[CentOS] regarding vpn server for 1500 clients

Fri Dec 19 14:39:08 UTC 2008
Robert Moskowitz <rgm at htt-consult.com>

DISCLAIMER:

I work for ICSAlabs, an Independent Division of Verizon Business 
Systems. We are the UL of security product testing.

I co-chaired the IPsec work in the IETF back in the late '90s.

I am the creator of the HIP protocol.

I have lots of standards experience, lots of testing experience, and 
limited deployment experience.

The following IS NOT the position of my employer. I just benefit from a 
lot of help on this list, and rarely can give back....

dhaval.thakar at networthdirect.com wrote:
> Hi list,
>
>
> I have to build vpn server for 1500 clients. No encryption necessary.
> can anyone please recommend me vpn server.
>
> I do not have experience on vpn.
>
> I have tested openvpn on my test setup, & its working fine.
>
> I want to check if there any other vpn server available.
> I have not checked but can pptp vpn be usefull?
>
>
> My requirement is to connect 1500 clients on vpn server.
> Need frontend to manage vpn clients.

I am going to recommend PPTP to you, the reason is low setup cost and 
the encryption stinks (and thus does not cost much CPU).
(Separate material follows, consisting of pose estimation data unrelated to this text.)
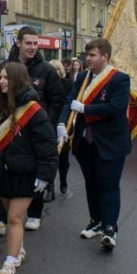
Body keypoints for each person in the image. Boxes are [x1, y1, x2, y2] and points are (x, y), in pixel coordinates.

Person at [0, 26, 63, 233]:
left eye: (36, 43)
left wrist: (48, 123)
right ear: (18, 43)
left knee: (31, 173)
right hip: (7, 127)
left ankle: (35, 214)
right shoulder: (6, 66)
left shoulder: (46, 70)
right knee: (6, 170)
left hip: (35, 126)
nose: (33, 47)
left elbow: (56, 101)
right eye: (28, 43)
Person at [58, 38, 131, 248]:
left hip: (110, 142)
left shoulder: (119, 79)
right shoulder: (82, 77)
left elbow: (115, 108)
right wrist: (62, 123)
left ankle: (110, 228)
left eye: (92, 55)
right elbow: (70, 101)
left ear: (105, 56)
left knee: (108, 185)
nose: (87, 58)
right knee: (92, 183)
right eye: (87, 54)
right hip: (85, 142)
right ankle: (96, 222)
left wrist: (85, 109)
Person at [0, 62, 57, 274]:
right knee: (12, 220)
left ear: (18, 80)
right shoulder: (0, 107)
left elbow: (47, 144)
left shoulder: (34, 111)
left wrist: (45, 176)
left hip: (26, 174)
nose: (1, 81)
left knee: (15, 217)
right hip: (4, 173)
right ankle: (18, 250)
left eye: (6, 78)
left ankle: (9, 265)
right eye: (0, 77)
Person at [50, 59, 72, 193]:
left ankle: (63, 180)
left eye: (57, 69)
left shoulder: (67, 84)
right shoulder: (46, 84)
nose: (54, 72)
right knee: (49, 158)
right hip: (48, 124)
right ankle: (50, 187)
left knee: (63, 157)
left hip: (63, 124)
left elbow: (68, 104)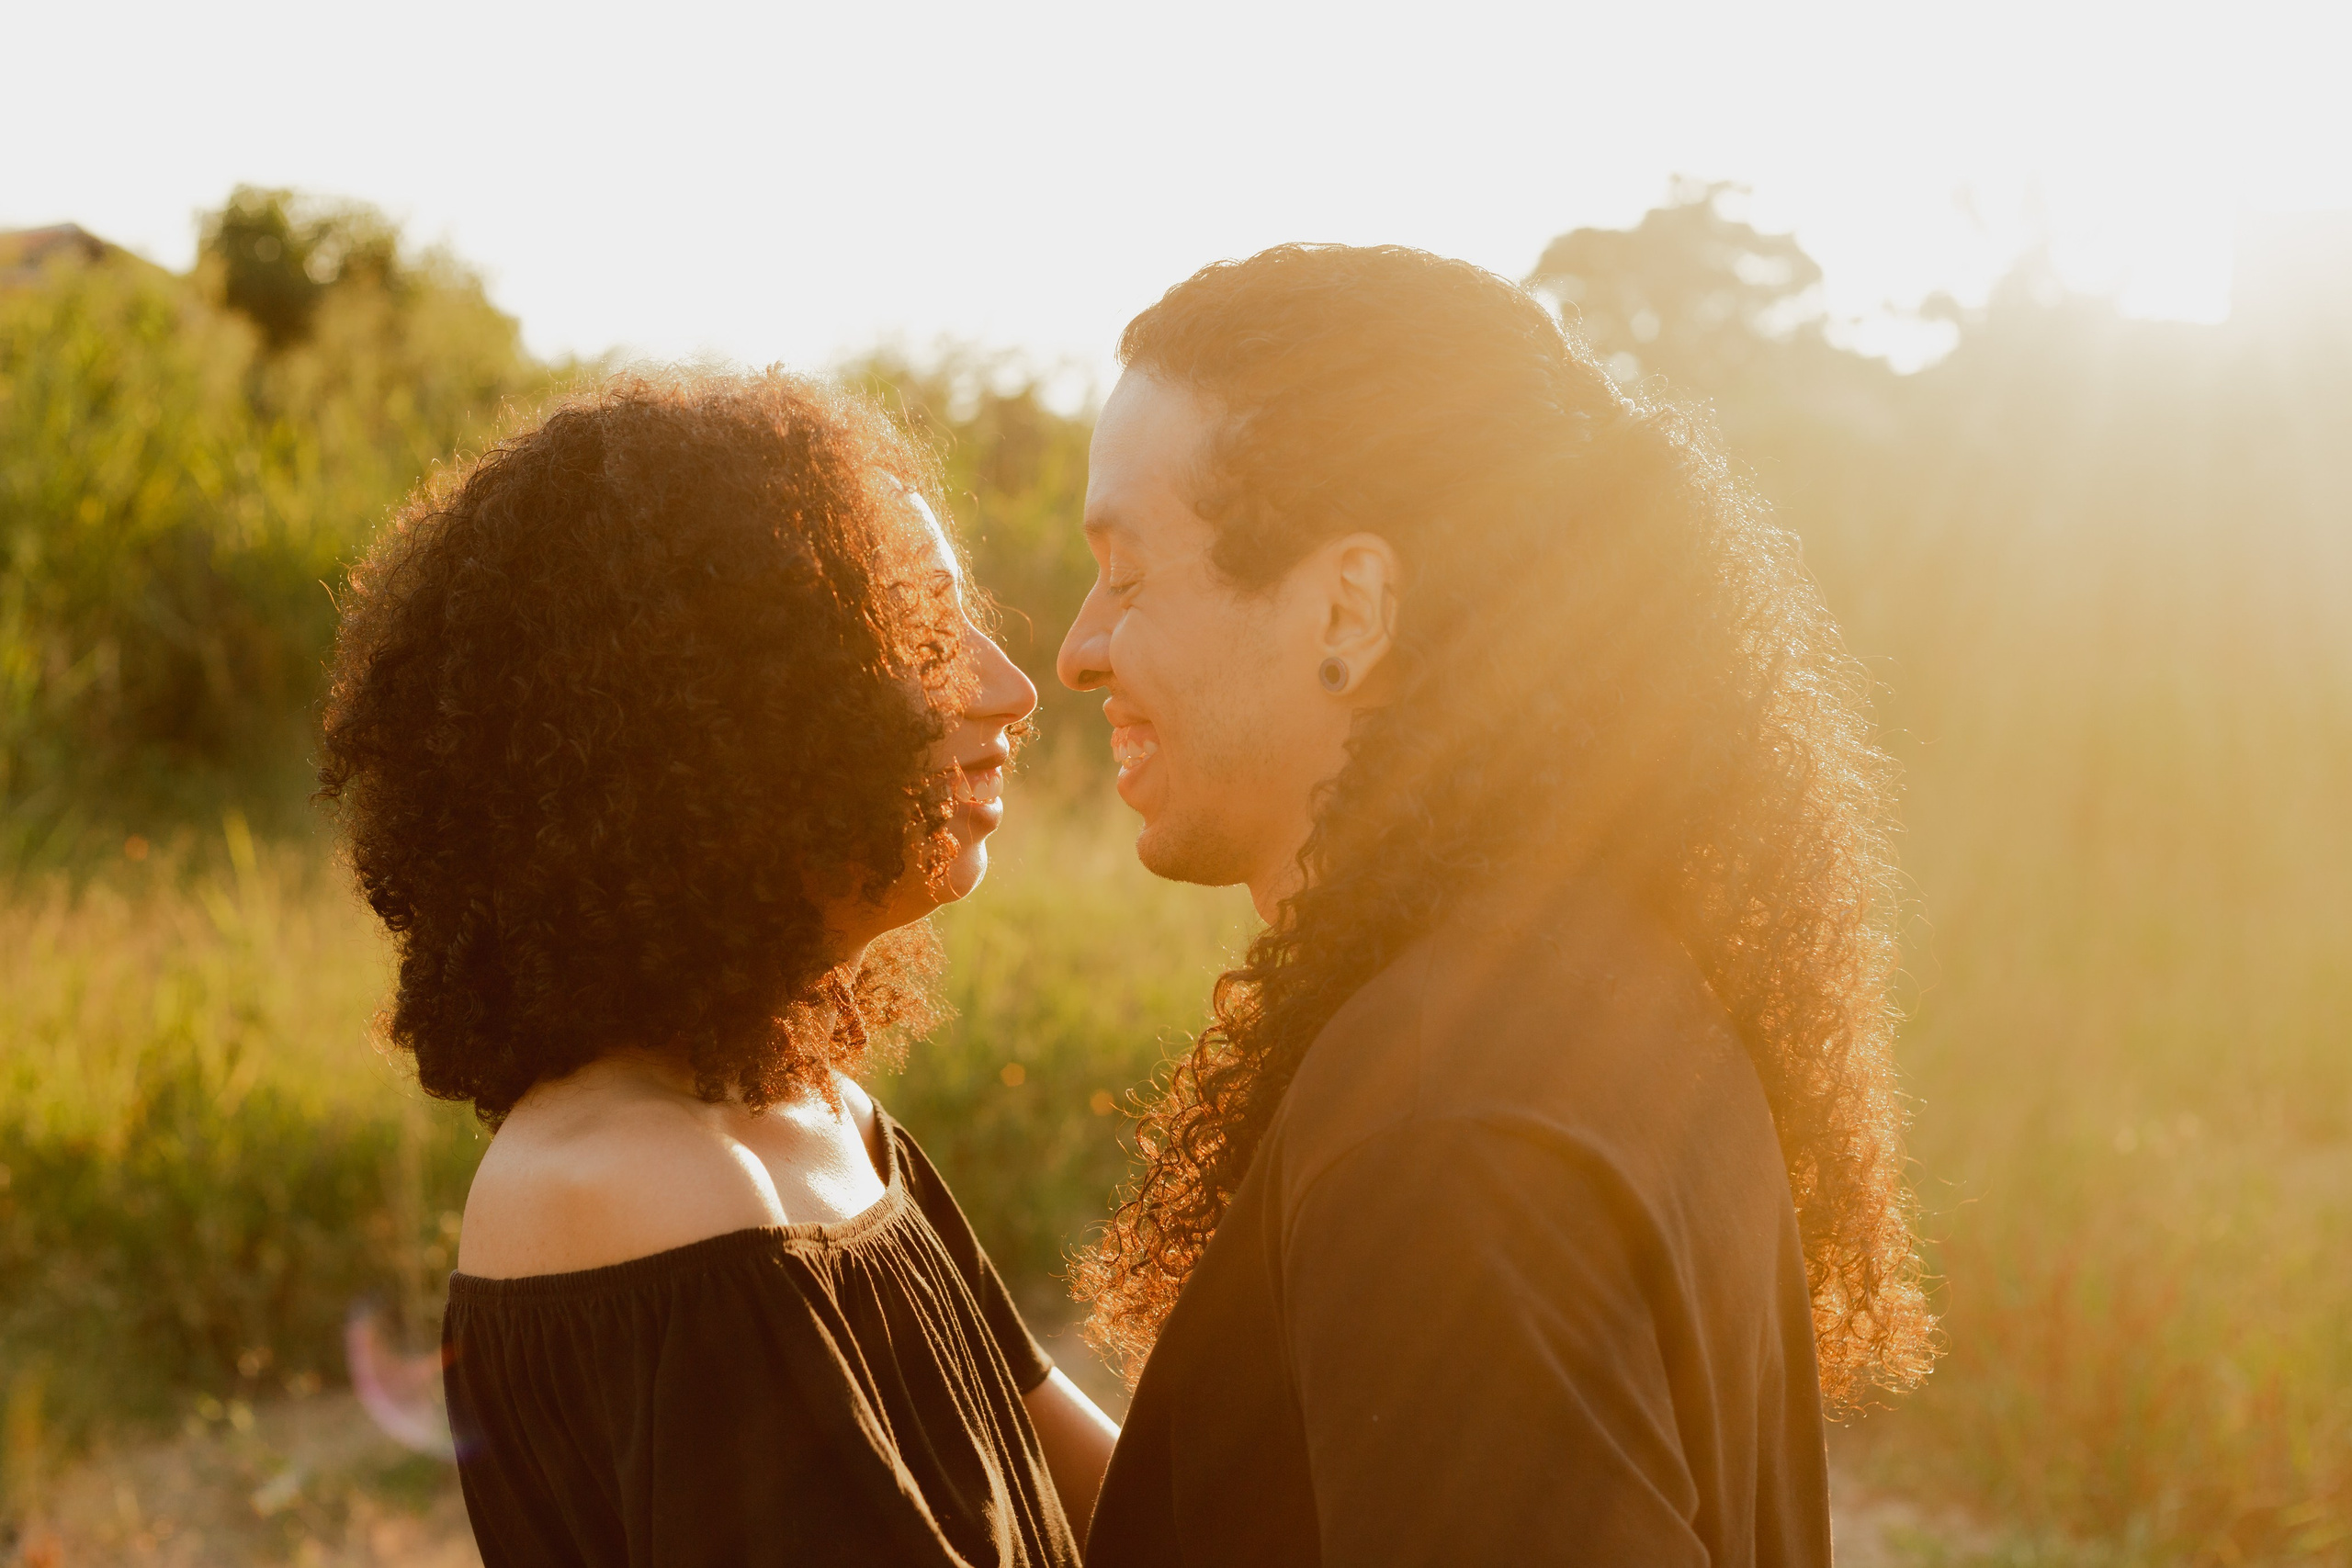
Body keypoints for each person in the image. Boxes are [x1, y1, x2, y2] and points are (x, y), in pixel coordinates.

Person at [1057, 245, 1935, 1566]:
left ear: (1350, 607)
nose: (1077, 649)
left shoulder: (1441, 1127)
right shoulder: (1584, 984)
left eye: (1128, 574)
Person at [317, 371, 1118, 1565]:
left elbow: (1139, 1503)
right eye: (926, 638)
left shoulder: (822, 1119)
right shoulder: (649, 1204)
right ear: (733, 720)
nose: (1010, 691)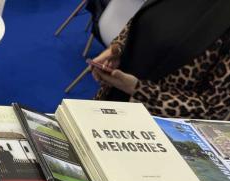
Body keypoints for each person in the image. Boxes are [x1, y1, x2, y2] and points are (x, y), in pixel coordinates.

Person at [91, 0, 230, 119]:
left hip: (161, 127)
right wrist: (117, 48)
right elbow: (143, 20)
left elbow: (214, 111)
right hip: (113, 99)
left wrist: (139, 90)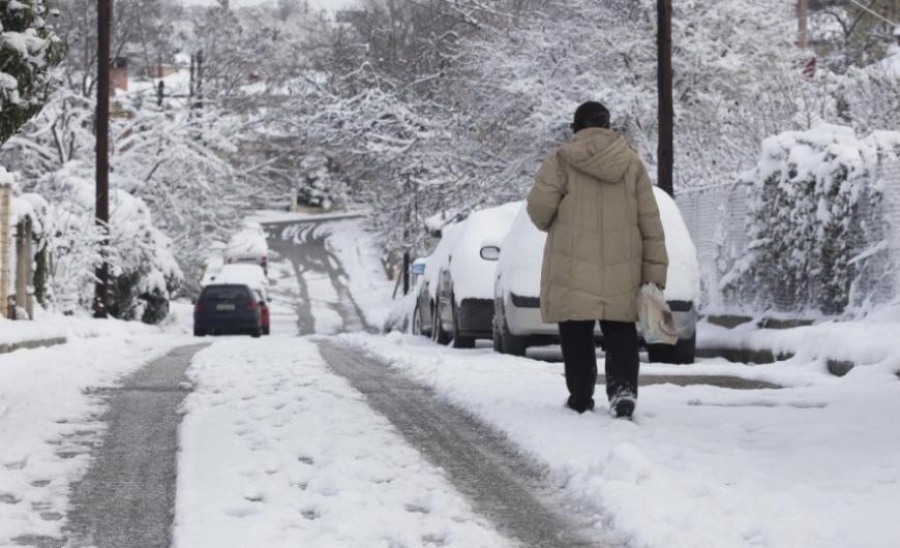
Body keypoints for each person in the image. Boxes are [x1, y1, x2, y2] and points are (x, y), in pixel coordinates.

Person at [526, 101, 668, 418]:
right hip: (623, 266)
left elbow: (539, 212)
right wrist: (656, 271)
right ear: (607, 126)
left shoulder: (560, 161)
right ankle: (623, 392)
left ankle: (580, 395)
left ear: (576, 127)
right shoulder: (632, 165)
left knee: (576, 329)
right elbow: (651, 222)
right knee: (620, 329)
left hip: (572, 264)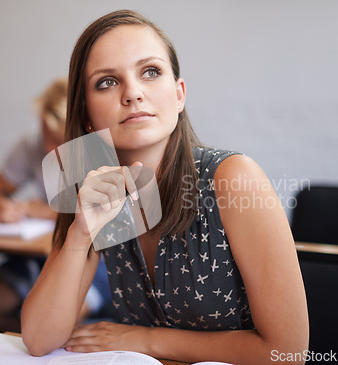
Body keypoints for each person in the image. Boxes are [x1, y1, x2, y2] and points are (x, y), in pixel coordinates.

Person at [21, 10, 309, 364]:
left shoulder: (233, 178)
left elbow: (288, 352)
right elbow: (38, 338)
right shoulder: (94, 185)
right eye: (107, 82)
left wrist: (146, 339)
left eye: (151, 72)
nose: (133, 93)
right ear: (85, 116)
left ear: (179, 95)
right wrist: (80, 234)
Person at [0, 78, 111, 334]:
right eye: (45, 135)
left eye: (58, 140)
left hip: (99, 261)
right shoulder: (30, 145)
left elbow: (112, 216)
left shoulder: (104, 151)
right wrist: (1, 206)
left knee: (60, 316)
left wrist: (43, 211)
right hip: (38, 255)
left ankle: (46, 339)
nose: (48, 148)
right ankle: (36, 342)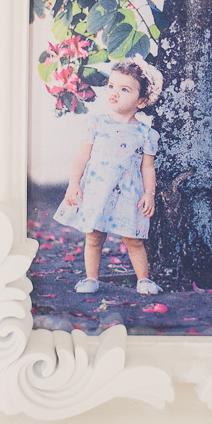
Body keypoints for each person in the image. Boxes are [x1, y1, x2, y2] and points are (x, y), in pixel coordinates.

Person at [54, 55, 162, 296]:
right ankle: (91, 278)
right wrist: (73, 184)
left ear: (142, 100)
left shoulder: (145, 133)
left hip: (129, 193)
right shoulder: (96, 124)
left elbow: (147, 167)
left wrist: (149, 193)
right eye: (111, 86)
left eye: (125, 89)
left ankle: (143, 280)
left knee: (133, 239)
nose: (114, 92)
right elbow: (82, 156)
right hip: (96, 189)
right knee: (93, 236)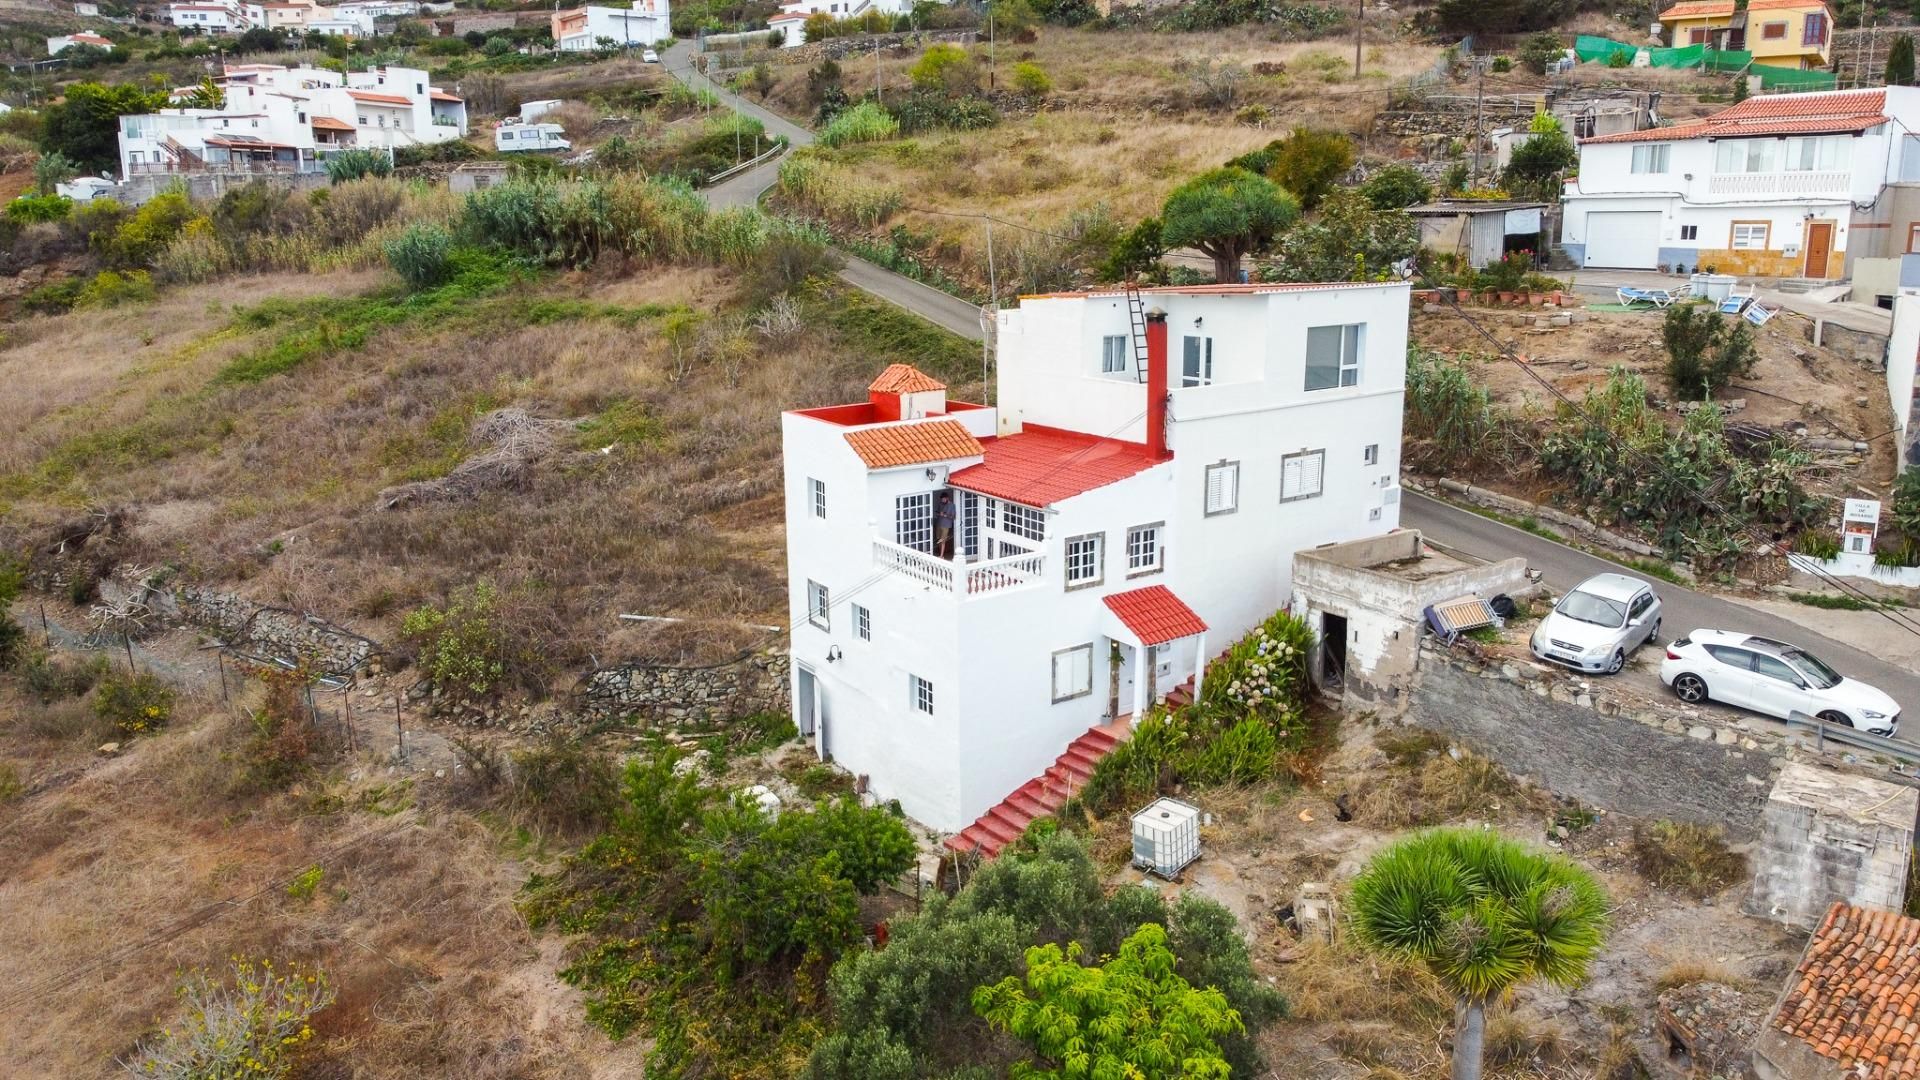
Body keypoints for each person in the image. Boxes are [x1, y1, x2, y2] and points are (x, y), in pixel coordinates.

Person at [933, 491, 956, 560]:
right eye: (941, 499)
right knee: (939, 540)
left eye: (943, 499)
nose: (942, 501)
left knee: (943, 540)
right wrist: (939, 514)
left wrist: (945, 515)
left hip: (946, 525)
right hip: (939, 524)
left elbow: (953, 517)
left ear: (947, 498)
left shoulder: (952, 506)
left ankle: (941, 555)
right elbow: (936, 512)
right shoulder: (940, 504)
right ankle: (941, 553)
You see even if you run IPsec with ESP NULL (RFC 2510, read it for all 
the US-centric jokes we stuffed in it), you have to pay for IKE and 
actually the session handshake can be more the killer for a VPN server 
than the actual per-packet-encryption. Why? Becuase to do ANY decent VPN 
protocol that has encyrption available, the handshake MUST use 
asymmetric (ie public-key) encryption. At least Diffie-Hellman, perhaps 
some RSA or ECC thrown in there. Oh, 802.11i Four-Way-Handshake DOES 
avoid this when running with a pre-shared key (OUCH, I wrote the paper 
on the attack on that after I helped develop the protocol including all 
of its compromises).

So every morning when those 1500 users log in, you eat dust while all 
the public-key work goes on. Without hardware to do the work, your 
server just dies. I don't care if your run IPsec, SSLvpn, HIP, or SSH, 
you will have public key crypto running for the handshake. The actual 
cost of AES in a counter-mode operation (like CCMP that was created for 
802.11i, or GCM that was created for 802.1AE) is actually quite 
reasonable. And if you run RC4 with SSLvpns, boy are you running a low 
overhead (and easy to attack) cipher.


But PPTP????

Microsoft invented it to get connected and of course no one would bother 
to attack it... So the handshake is really light weight and won't kill 
your server.

There are variants of PPTP (eg L2PPTP) that have some real crypto in 
them in an attempt to fix what was broken, but then Microsoft got the 
'religion' and went full throttle with IPsec, and did a decent job of 
it. So decent in fact that many corporations turn it OFF becuase they 
can't do internal traffic shaping when all the Microsoft traffic is 
running in ESP!


So to conclude.

Find a tunnelling protocol that has a CHEAP setup cost, like PPTP. This 
can be a bigger deal breaker than the actual tunnel encryption method.